At July 23, 2015, the Company effected a 2.975-for-1 stock split of the Company’s then outstanding common stock and convertible preferred stock (collectively referred to as “Capital Stock”) and convertible preferred stock warrants, in which (i) each share of outstanding Capital Stock was increased into 2.975 shares of Capital Stock; (ii) the number of outstanding options to purchase each Capital Stock was proportionately increased on a 2.975-for-1 basis; (iii) number of shares reserved for future option grants under the 2008 Plan were proportionately increased on a 2.975-for-1 basis; (iv) the exercise price of each such outstanding option was proportionately decreased on a 2.975-for-1 basis; and (v) each share of outstanding convertible preferred stock warrant was increased into 2.975 shares of convertible preferred stock warrant. All of the share and per share amounts have been adjusted, on a retroactive basis, to reflect this 2.975-for-1 stock split.

The Company has evaluated subsequent events through October 8, 2015, the date on which these consolidated financial statements were issued.
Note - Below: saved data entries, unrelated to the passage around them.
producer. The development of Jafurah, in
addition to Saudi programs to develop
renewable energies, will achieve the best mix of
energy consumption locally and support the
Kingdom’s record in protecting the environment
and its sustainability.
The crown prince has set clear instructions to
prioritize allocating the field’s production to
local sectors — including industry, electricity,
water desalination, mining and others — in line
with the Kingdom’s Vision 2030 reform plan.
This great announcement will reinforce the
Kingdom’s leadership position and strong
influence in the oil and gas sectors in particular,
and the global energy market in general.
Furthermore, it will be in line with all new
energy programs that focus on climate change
No significant subsequent events to this date would have had material impact on the Company’s consolidated financial statements as of and for the six months ended June 30, 2015.

18. SUBSEQUENT EVENTS

The Company has evaluated subsequent events through the date the financial statements were issued.

In January 2015, the Company issued an aggregate of 162,407 shares of Series C convertible preferred stock to Itochu and another new investor at a price of $5.84 per share for a total gross consideration of $950 thousand (see Note 9).
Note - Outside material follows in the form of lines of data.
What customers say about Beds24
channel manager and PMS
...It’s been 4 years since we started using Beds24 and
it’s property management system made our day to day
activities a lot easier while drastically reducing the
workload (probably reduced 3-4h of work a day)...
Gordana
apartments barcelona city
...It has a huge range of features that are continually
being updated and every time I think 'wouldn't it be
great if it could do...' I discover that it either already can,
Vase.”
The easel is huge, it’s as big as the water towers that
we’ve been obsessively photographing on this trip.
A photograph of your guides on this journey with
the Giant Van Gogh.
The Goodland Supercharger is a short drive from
In February 2015, the Company issued 2,564,652 shares of Series C convertible preferred stock to a new investor at a price of 5.84 per share for total gross consideration of $15.0 million (see Note 11). The new investor will have the right to appoint one director to serve on our board.
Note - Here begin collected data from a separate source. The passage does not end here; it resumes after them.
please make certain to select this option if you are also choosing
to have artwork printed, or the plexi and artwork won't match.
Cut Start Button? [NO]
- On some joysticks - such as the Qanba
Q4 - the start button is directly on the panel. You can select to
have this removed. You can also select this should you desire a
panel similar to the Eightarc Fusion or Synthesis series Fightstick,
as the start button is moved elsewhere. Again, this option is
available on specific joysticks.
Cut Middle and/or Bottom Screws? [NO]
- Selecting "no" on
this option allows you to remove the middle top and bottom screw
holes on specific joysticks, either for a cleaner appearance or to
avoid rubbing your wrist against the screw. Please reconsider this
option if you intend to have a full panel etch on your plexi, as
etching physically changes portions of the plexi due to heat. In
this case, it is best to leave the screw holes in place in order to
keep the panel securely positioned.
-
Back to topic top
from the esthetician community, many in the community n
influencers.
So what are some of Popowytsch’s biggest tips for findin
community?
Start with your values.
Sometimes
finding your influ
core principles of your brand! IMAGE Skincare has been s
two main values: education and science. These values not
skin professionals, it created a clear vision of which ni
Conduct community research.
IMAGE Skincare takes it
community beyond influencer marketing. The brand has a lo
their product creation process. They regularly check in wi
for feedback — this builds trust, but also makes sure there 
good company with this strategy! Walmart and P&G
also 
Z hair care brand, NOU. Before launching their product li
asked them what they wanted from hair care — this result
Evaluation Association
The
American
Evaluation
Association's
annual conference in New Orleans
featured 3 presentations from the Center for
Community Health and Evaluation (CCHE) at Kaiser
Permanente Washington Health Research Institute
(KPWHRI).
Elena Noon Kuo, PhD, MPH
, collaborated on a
At March 25, 2015, the Company effected a 1-for-7.25 reverse stock split of the Company’s then outstanding common stock and convertible preferred stock (collectively referred to as “Capital Stock”) and convertible preferred stock warrants, in which (i) each 7.25 shares of outstanding Capital Stock were combined into 1 share of Capital Stock; (ii) the number of outstanding options to purchase each Capital Stock was proportionately reduced on a 1-for-7.25 basis; (iii) number of shares reserved for future option grants under the 2008 Plan were proportionately reduced on a 1-for-7.25 basis; (iv) the exercise price of each such outstanding option was proportionately increased on a 1-for-7.25 basis; and (v) each 7.25 shares of outstanding convertible preferred stock warrant were combined into 1 share of convertible preferred stock warrant. All of the share and per share amounts have been adjusted, on a retroactive basis, to reflect this 1-for-7.25 reverse stock split (Notes 2, 5, 9, 10, 11, 12, 13 and 15).

At July 23, 2015, the Company effected a 2.975-for-1 stock split of the Company’s then outstanding common stock and convertible preferred stock (collectively referred to as “Capital Stock”) and convertible preferred stock warrants, in which (i) each share of outstanding Capital Stock was increased into 2.975 shares of Capital Stock; (ii) the number of outstanding options to purchase each Capital Stock was proportionately increased on a 2.975-for-1 basis; (iii) number of shares reserved for future option grants under the 2008 Plan were proportionately increased on a 2.975-for-1 basis; (iv) the exercise price of each such outstanding option was proportionately decreased on a 2.975-for-1 basis; and (v) each share of outstanding convertible preferred stock warrant was increased into 2.975 shares of convertible preferred stock warrant. All of the share and per share amounts have been adjusted, on a retroactive basis, to reflect this 2.975-for-1 stock split (Notes 2, 5, 9, 10, 11, 12, 13 and 15).